Lanciare dal cielo un volantino
Volevo un volantino che arrivasse contemporaneamente a Roma, Verona, Torino, Palermo, Bolzano, Firenze, Bologna... Nacque così l’idea di progettare un collegamento telematico: bastava aggiungere al computer un piccolo apparecchietto chiamato «modem» e collegarlo alla presa telefonica. Ma il pacifista inquieto non si accontenta: volli acquistare un modem-fax, ossia una scatolina a doppia funzione per inviare non solo messaggi telematici ma anche fax. Un potere militare omicida aveva travolto i miei sogni. Uno stuolo di politici impresentabili e insensibili aveva stracciato la Costituzione e autorizzato il massacro. Per chi aveva sognato, e quasi pregustato, un futuro pacifico dopo l’89, tutto o quasi stava crollando. Vi si era sovrapposta la geometrica potenza delle bombe intelligenti, le mappe digitalizzare dei megacomputer della Desert Storm con il calcolo esatto degli obiettivi da colpire, degli uomini da uccidere. Alla precisione dei computer militari sentivo che andava opposta una controffensiva nonviolenta di computer pacifisti, precisi, «vendicativi», capaci di intercettare e inseguire tutte le informazioni false, di comunicare in tempo reale in un’unica grande rete che simulasse un’«agorà della pace».
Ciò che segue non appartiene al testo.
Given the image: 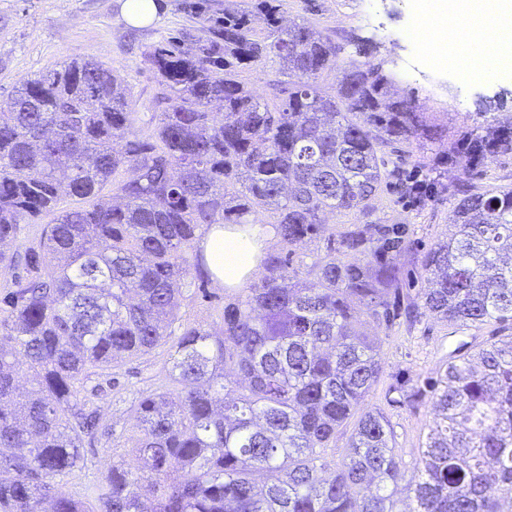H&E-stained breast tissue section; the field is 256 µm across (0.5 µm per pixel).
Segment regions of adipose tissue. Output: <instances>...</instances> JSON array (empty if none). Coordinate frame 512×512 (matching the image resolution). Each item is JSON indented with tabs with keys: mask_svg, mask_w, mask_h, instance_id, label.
Listing matches in <instances>:
<instances>
[{
	"mask_svg": "<svg viewBox=\"0 0 512 512\" xmlns=\"http://www.w3.org/2000/svg\"><path fill=\"white\" fill-rule=\"evenodd\" d=\"M511 30L512 0H506L493 22L486 24L477 33L475 42L487 46L492 59L471 71L472 80L484 82L496 77L498 66L495 58L512 47V40L507 37ZM273 235V228L266 224H228L221 228L214 226L205 235L201 247L206 263L216 279L226 287L235 288L251 276Z\"/></svg>",
	"mask_w": 512,
	"mask_h": 512,
	"instance_id": "obj_1",
	"label": "adipose tissue"
}]
</instances>
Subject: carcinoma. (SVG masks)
<instances>
[{
    "instance_id": "1",
    "label": "carcinoma",
    "mask_w": 512,
    "mask_h": 512,
    "mask_svg": "<svg viewBox=\"0 0 512 512\" xmlns=\"http://www.w3.org/2000/svg\"><path fill=\"white\" fill-rule=\"evenodd\" d=\"M277 13L274 0H251L190 46L184 32L152 45L162 108L146 121L119 74L82 59L21 80L0 110V244L50 218L24 252L0 250L16 269L0 298V473L14 472L0 478V512H91L54 486L99 422L87 384L174 335L180 391L138 400L137 464L108 467L96 512H396L405 472L391 421L363 407L382 363L355 310L400 317L406 228L332 232L304 277L292 247L326 232V211L361 212L384 186L416 192L386 151L439 132L357 60L338 97L322 96L317 79L340 48ZM263 58L282 76L275 109L238 80ZM509 151L512 118L456 154L472 163ZM123 168L131 176L115 179ZM62 194L78 205L57 211ZM259 211L275 214L287 251L265 255L261 284L224 303L219 328L182 323L180 298L210 281L196 240ZM338 249L358 261H336ZM423 263L431 286L407 315L511 322L512 190L463 192L448 239ZM425 393L398 379L385 399L413 407ZM428 393L438 421L406 512H512V335L450 353ZM356 413L331 472L325 449Z\"/></svg>"
}]
</instances>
Le mie tecnologie nonviolente
Incorporare nella telematica una missione di speranza concreta è stato per me un gesto assolutamente nonviolento. Nel ’68 non erano pochi i giovani che proiettavano speranze su alcune tecnologie: si potevano e si dovevano usare le armi per difendere gli oppressi nell’America Latina e nel Vietnam si proiettava la speranza nella potenza liberatrice di un popolo in armi. Le tecnologie militari furono forse le uniche tecnologie a non essere sottoposte alla critica corrosiva del ’68. Fu un tragico errore questo approccio «amichevole» alle tecnologie della guerra. I computer come tecnologie dell’informazione – furono criticati (anche a ragione) e considerati più pericolosi delle stesse armi, strumento di pianificazione del capitale. Ma è possibile un approccio nonviolento ai computer? Risposi di sì a me stesso e, con due amici, cominciai l’avventura.
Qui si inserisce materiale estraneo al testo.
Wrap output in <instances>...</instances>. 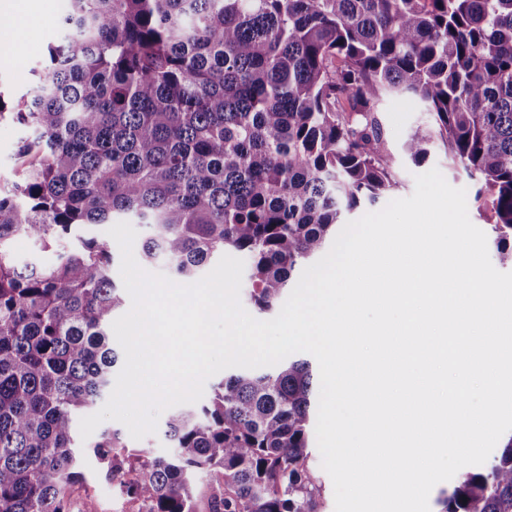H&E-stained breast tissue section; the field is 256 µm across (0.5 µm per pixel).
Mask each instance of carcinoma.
Masks as SVG:
<instances>
[{
    "label": "carcinoma",
    "mask_w": 512,
    "mask_h": 512,
    "mask_svg": "<svg viewBox=\"0 0 512 512\" xmlns=\"http://www.w3.org/2000/svg\"><path fill=\"white\" fill-rule=\"evenodd\" d=\"M430 112L482 182L512 263V0H67L58 44L0 120L20 127L19 181L0 193V512H71L77 417L112 390L123 353L118 244L81 235L127 220L140 254L190 282L232 250L273 313L346 216L398 186L378 110ZM20 239L66 243L21 263ZM315 373L305 359L224 376L166 422L173 454L94 455L142 512H320L307 481ZM207 480L196 495L197 480ZM443 512H512V436L462 469Z\"/></svg>",
    "instance_id": "cac0c4a2"
}]
</instances>
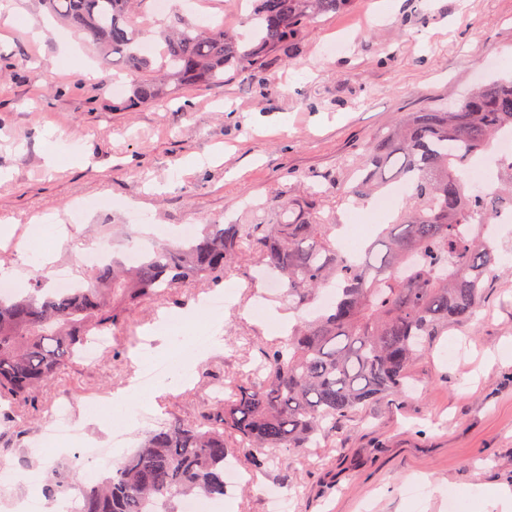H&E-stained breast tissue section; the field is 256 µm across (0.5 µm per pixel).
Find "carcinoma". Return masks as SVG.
<instances>
[{
	"label": "carcinoma",
	"instance_id": "carcinoma-1",
	"mask_svg": "<svg viewBox=\"0 0 512 512\" xmlns=\"http://www.w3.org/2000/svg\"><path fill=\"white\" fill-rule=\"evenodd\" d=\"M144 0H39L114 56L118 69L141 74L130 101L154 103L185 86L224 81L267 54L296 50L302 26L350 0H251L249 38L220 24L182 16L157 32L160 61L140 48L131 21ZM512 135V79L475 88L454 109L427 108L401 119L363 146L358 177L339 199L365 204L396 184L407 193L361 256L336 245V217L318 198L275 196L254 208L251 224H208L191 243L156 244L129 267L118 257L91 267L67 294L41 286L0 297V402L32 403L77 357L88 334L119 320L126 303L168 294L189 280L220 282L247 252L284 283L299 312L288 338L270 344L247 381L233 378L224 400L194 419L151 431L112 472L80 494L77 512H177L187 496L224 498L230 449L296 454L336 419L390 393L403 392L414 360L431 350L450 322L472 321L495 271L498 247L489 225L512 203V162L498 168L501 196L470 194L459 170ZM336 285L326 308L310 312L319 291ZM69 487L58 472L43 486L49 500Z\"/></svg>",
	"mask_w": 512,
	"mask_h": 512
}]
</instances>
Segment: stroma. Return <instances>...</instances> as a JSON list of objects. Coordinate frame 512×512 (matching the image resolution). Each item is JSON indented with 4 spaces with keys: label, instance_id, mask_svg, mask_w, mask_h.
I'll return each mask as SVG.
<instances>
[{
    "label": "stroma",
    "instance_id": "stroma-1",
    "mask_svg": "<svg viewBox=\"0 0 512 512\" xmlns=\"http://www.w3.org/2000/svg\"><path fill=\"white\" fill-rule=\"evenodd\" d=\"M6 2L16 26L0 39V222L16 232L0 244V265L48 289L54 283L50 275L35 276L33 257L55 254L57 266L81 279L88 251L108 239L125 255L142 244L145 225L165 241L173 227L249 223L250 205L276 195H318L335 205L341 163L366 139L402 113L459 104L478 78L512 75V0H393L380 23L382 0H351L306 24L292 55L275 51L262 65L229 72L223 85L183 88L129 107L135 76L113 92L99 49L86 39L82 48L97 70L87 78L60 57L54 39L29 40L27 24L52 21L37 0ZM170 11L240 34L249 28L245 0H179ZM487 56L497 67H480ZM49 82L55 90L48 94ZM49 133L75 146L53 166L45 160ZM335 207L340 221L350 214L364 224L380 221L353 204ZM43 215L52 221L41 239L22 248L31 220ZM62 233L71 241L63 249ZM255 275L244 256L220 284L193 280L169 297L127 304L97 362L75 360L37 393L5 468L47 476L63 467L75 485L98 478L99 468L74 449L31 451L61 397L83 422L86 442L106 446L108 431L117 429L130 431L139 445L148 426L115 415L110 400L134 376L127 348L153 352L158 341L146 330L159 312L180 315L218 292L229 304L220 347L187 386L158 402L149 392L135 398L160 406L159 423L195 417L210 402L211 383L247 374L278 338L260 319ZM509 341L512 266H502L489 279L478 320L449 324L414 363L407 393L337 420L301 454L278 456L263 468L229 454L245 480L213 501L215 512H271L269 488L281 494V512H448L452 491L462 512H480L479 498L512 486V360L499 356ZM92 398L98 407L91 420L85 403Z\"/></svg>",
    "mask_w": 512,
    "mask_h": 512
}]
</instances>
Un pomeriggio di settembre
Infatti un pomeriggio di settembre del 1991 da un amico portai il mio computer, lui aveva il modem di un altro suo amico avuto in prestito (!), un altro aveva portato il programma di telecomunicazione: a ognuno mancava qualcosa ma insieme facemmo tutto. Quando udimmo il primo fischio stridulo che scandiva l’avvenuta connessione telematica rivivemmo le scene del film «Wargames». Fummo infatti intercettati dal SysOp che fece apparire sul video delle domande di identificazione. Iniziò un’esperienza difficile: si trattava di imparare cose nuove, termini oggi astrusi e una settimana dopo perfettamente familiari. Il sogno di creare un collegamento telematico nazionale è stata un’emozione vissuta e costruita giorno per giorno. Una strada sulla quale si sono incontrate decine di persone che hanno collaborato. Conoscendosi attraverso delle tastiere. Oggi molte persone sono collegate da PeaceLink sulla rete telematica. Che cosa si prova? Si prova il senso della «rete», della cooperazione forte e comunicativa per uno scopo concreto, della comune appartenenza a un villaggio globale che si mobilita per scopi di solidarietà e di pace.